→ Tasks for this exercise:
a. Copy the passage from the forum discussion of the broken gearbox shafts, from "The large shaft" up to and including "material for screws.".
b. In the forum discussion of the broken gearbox shafts, what evidence shows that the number 3 and 4 shafts failed from fatigue?
c. Write the next part of the forum discussion of the broken gearbox shafts, picking up after its final sentence.

→ Passage:
______
The only support that these screws have is the gearbox at the right hand end and the floating natue of the screws in the molten plastic at the left hand end. This is why they chatter and bang around when they are new or have just been cleaned. It takes 20 seconds or so for the epoxy or polyester resin to fully support the kneaders.

 

[unclesyd]

You definitely have fatigue involved though it might not be the whole picture. The number 3 and 4 (left to right) shafts have definitely failed from fatigue, evidenced by beach marks.
The large shaft 3 is interesting as a failure in the keyway area usually indicates a torsional component in the equation.
The number 1 and 2 shafts also look to have fatigue as a major component of the failure.

Considering the age of the gearbox it appears that there is a severe wear problem with the gears. As a first pass it looks like they are way under designed.
There also appear to be heat tint everywhere. You will need to change your lubrication to an oil with a higher temperature limit and very high EP load.

At present you have what I call a basket case. you have to resolve the problem piecemeal. Like fix the lubrication, get a harder/tougher gear and work on getting a better material for screws.

Do you remove any components prior to failure?

Have you had any problems with the couplings?

Do you have any connections to a Metallurgical Lab?

 

[desertfox]

Hi agpowder
Thanks for the photographs.
Well the shaft on the far right with the keyway looks like it failed from fatigue and the fact that the failed face isn't flat suggested that it failed under combined torsional and tensile loading. The other 3 shafts look to me anyway to have failed in torsion quite rapidly looking at the surfaces, on the those 3 shafts there seem to be a machined shoulder just at the point of failure.
Now interesting if I am right and the 3 shafts have failed in torsion ie by shear stress then according to my book "Machine Design" by Paul H Black and O.E.Adams Jnr Fatigue cracks do not grow under shear or compressive stresses but I am happy to be corrected if my failure mode is incorrect.
______
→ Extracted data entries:
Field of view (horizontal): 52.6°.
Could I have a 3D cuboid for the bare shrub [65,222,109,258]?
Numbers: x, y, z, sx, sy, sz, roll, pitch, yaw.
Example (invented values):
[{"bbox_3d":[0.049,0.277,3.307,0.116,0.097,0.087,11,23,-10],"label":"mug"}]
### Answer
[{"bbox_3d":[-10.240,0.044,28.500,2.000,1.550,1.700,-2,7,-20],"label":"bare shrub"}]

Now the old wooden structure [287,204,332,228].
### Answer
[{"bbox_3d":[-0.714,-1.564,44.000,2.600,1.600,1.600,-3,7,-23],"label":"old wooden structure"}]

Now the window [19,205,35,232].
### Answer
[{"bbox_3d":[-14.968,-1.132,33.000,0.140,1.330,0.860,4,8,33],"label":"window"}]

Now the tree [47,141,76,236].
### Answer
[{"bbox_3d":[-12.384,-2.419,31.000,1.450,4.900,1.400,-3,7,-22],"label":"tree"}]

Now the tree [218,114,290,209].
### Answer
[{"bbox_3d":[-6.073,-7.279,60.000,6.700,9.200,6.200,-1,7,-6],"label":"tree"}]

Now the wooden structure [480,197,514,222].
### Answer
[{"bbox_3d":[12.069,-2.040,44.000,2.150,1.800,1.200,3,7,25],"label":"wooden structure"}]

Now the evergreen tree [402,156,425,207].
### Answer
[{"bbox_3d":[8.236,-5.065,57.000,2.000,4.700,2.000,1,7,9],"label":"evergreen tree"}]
______
→ Exercise responses:
a.
The large shaft 3 is interesting as a failure in the keyway area usually indicates a torsional component in the equation.
The number 1 and 2 shafts also look to have fatigue as a major component of the failure.

Considering the age of the gearbox it appears that there is a severe wear problem with the gears. As a first pass it looks like they are way under designed.
There also appear to be heat tint everywhere. You will need to change your lubrication to an oil with a higher temperature limit and very high EP load.

At present you have what I call a basket case. you have to resolve the problem piecemeal. Like fix the lubrication, get a harder/tougher gear and work on getting a better material for screws.

b. Beach marks.

c.
The 3 shafts that I felt have failed in torsion where abouts is that failure when looking at the gearbox picture?I agree with unclesyd its looks like the design needs beefing up and this is where the number crunching comes in, it may pay you to get someone to analyse your design before making anymore parts. Also as suggested get those failed shafts to a laboratory and they should give you a better idea of what the problems are.

Regards

desertfox

 

[agpowder]

Thanks Guys.
I was concerned about the gears as well and I stripped the box down again with intention of changing them out.
I agree and am going to impliment everything that you guys have advised.
For the short term I have to get the machine running for production. Hopefully the NEW (today) gears will last a week for me to get all the stuff prepared. I am going to get the 125K 4340 and machine a set of shafts really carefully paying attention to the fits and finish. I am going to relook at the design and see if I can increase the width of the gears and get them specially made by a specialist gear maker and take their advise on the steel etc.
After getting the machine rigged up to last a while I do need to find a company that can develop the gearbox.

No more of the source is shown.